Connu sous le nom de l’accord en vertu de la Convention des Nations Unies sur le droit de la mer sur la conservation et l’utilisation durable de la diversité biologique marine des domaines au-delà de la juridiction nationale (accord BBNJ) ou du traité de haute mer, le document cherche à protéger particulièrement la faune marine en établissant un cadre juridique autour de pratiques nuisibles telles que la mine et la suringement marines.
Le Maroc était le 60e pays pour signer Le traité, tandis que la Sierra Leone était le 61e et dernier pays à signer le document.
Les pays membres de l’ONU se sont engagés en juin 2023 à établir «des règles juridiquement contraignantes pour conserver et utiliser durablement la biodiversité marine, partager les avantages des ressources génétiques marines plus équitablement, créer des domaines protégés et renforcer la coopération scientifique et le renforcement des capacités.

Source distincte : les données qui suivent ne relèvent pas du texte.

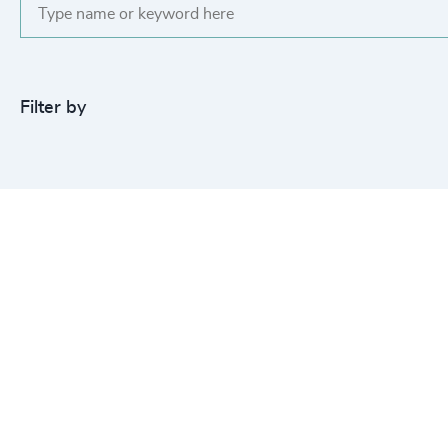
Filter by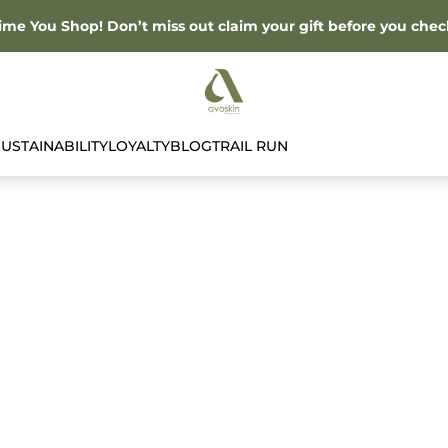
Time You Shop! Don’t miss out claim your gift before you chec
SUSTAINABILITY
LOYALTY
BLOG
TRAIL RUN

L’accord est la manifestation ultime de cet engagement.
Les préoccupations persistent pour l’application
Les eaux internationales représentent près des deux tiers de l’océan et près de la moitié de la surface de la Terre.
Ces eaux sont notoirement sans loi, ap signalécitant Johan Berganas, vice-président directeur des Oceans of the World Wildlife Fund, disant qu’ils ont été appelés «la plus grande scène de crime du monde – ils sont non gérés, non approuvés et qu’une structure juridique réglementaire est absolument nécessaire».
Le traité est crucial car il a établi un cadre juridique qui dépasse la juridiction des pays individuels.
Bien que la ratification soit prometteuse, il y a encore des inquiétudes quant à l’application de ces lois contraignantes, et le traité ne prendra effet que l’année prochaine. Et bien que certains des superpuissances du monde – les États-Unis, la Chine, la Russie et le Japon – se soient engagés dans des pourparlers préparatoires, ils n’ont pas encore ratifié.